What to do — Find each line below that contains the word "εδώλιο", and copy those lines.
☆ ☆ ☆
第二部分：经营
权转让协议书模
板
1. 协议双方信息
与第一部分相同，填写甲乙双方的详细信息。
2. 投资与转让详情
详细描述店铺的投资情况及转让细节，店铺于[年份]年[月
☆ ☆ ☆
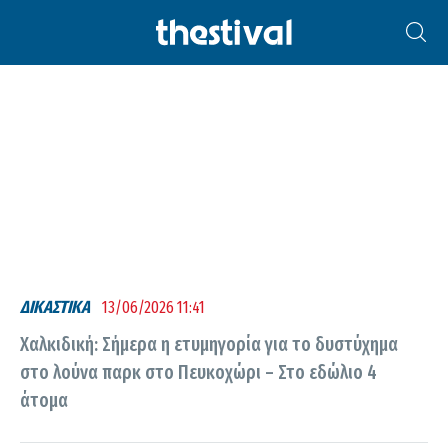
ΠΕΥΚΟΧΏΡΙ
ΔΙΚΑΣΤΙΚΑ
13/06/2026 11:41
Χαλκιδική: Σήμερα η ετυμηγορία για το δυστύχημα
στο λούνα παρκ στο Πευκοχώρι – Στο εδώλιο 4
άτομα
☆ ☆ ☆
Result of the task —
στο λούνα παρκ στο Πευκοχώρι – Στο εδώλιο 4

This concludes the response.